10. Direct action is the work of agents provocateurs.
This is another speculation generally made from a distance, without concrete evidence. To allege that direct action is always the work of police agent provocateurs is disempowering: it rules out the possibility that activists could do such things themselves, overestimating the powers of police intelligence and reinforcing the illusion that the State is omnipotent. Likewise, it preemptively dismisses the value and reality of a diversity of tactics. When people feel entitled to make unfounded claims that every tactic of which they disapprove is a police provocation, this obstructs the very possibility of constructive dialogue about appropriate tactics.
11. Direct action is dangerous and can have negative repercussions for others.
Direct action can be dangerous in a repressive political climate, and it is important that those who practice it make every effort not to endanger others.
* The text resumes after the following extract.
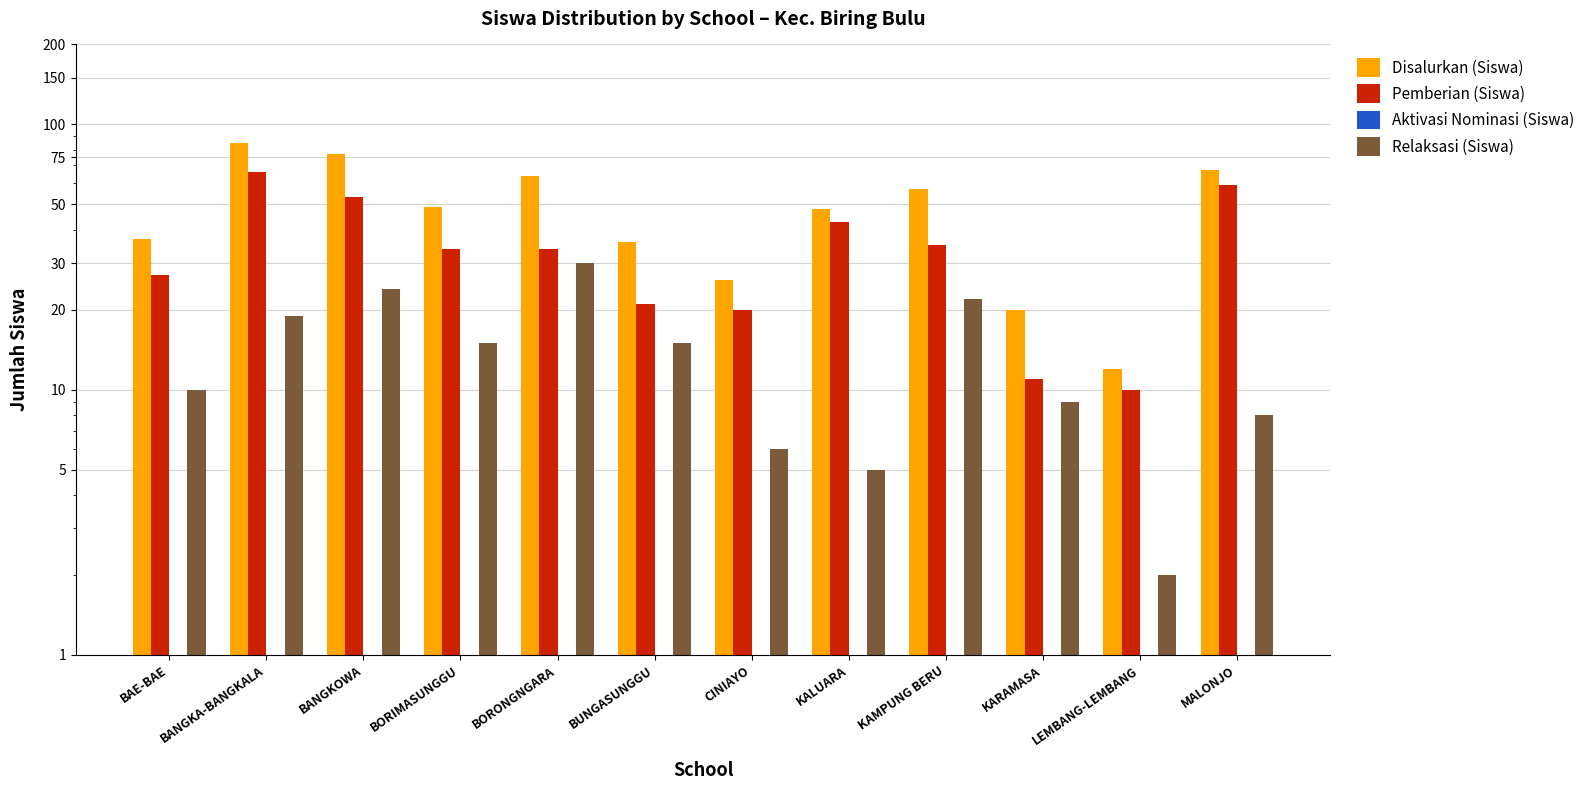

Reading left to right, transcribe all the data shown in this chart.

Disalurkan (Siswa): BAE-BAE=37	BANGKA-BANGKALA=85	BANGKOWA=77	BORIMASUNGGU=49	BORONGNGARA=64	BUNGASUNGGU=36	CINIAYO=26	KALUARA=48	KAMPUNG BERU=57	KARAMASA=20	LEMBANG-LEMBANG=12	MALONJO=67
Pemberian (Siswa): BAE-BAE=27	BANGKA-BANGKALA=66	BANGKOWA=53	BORIMASUNGGU=34	BORONGNGARA=34	BUNGASUNGGU=21	CINIAYO=20	KALUARA=43	KAMPUNG BERU=35	KARAMASA=11	LEMBANG-LEMBANG=10	MALONJO=59
Aktivasi Nominasi (Siswa): BAE-BAE=0	BANGKA-BANGKALA=0	BANGKOWA=0	BORIMASUNGGU=0	BORONGNGARA=0	BUNGASUNGGU=0	CINIAYO=0	KALUARA=0	KAMPUNG BERU=0	KARAMASA=0	LEMBANG-LEMBANG=0	MALONJO=0
Relaksasi (Siswa): BAE-BAE=10	BANGKA-BANGKALA=19	BANGKOWA=24	BORIMASUNGGU=15	BORONGNGARA=30	BUNGASUNGGU=15	CINIAYO=6	KALUARA=5	KAMPUNG BERU=22	KARAMASA=9	LEMBANG-LEMBANG=2	MALONJO=8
This is not necessarily an objection to it, however–on the contrary, when it becomes dangerous to act outside established political channels, it becomes all the more important to do so. Authorities may use direct actions as excuses to terrorize innocents, as Hitler did when the Reichstag was set afire, but those in power are the ones who must answer for the injustices they commit in so doing, not those who oppose them. Likewise, though people who practice direct action may indeed run risks, in the face of an insufferable injustice it can be more dangerous and irresponsible to leave it uncontested.
12. Direct action never accomplishes anything.
Every effective political movement throughout history, from the struggle for the eight hour workday to the fight for women’s suffrage, has made use of some form of direct action. Direct action can complement other forms of political activity in a variety of ways. If nothing else, it highlights the necessity for institutional reforms, giving those who push for them more bargaining chips; but it can go beyond this supporting role to suggest the possibility of an entirely different organization of human life, in which power is distributed equally and all people have an equal and direct say in all matters that affect them.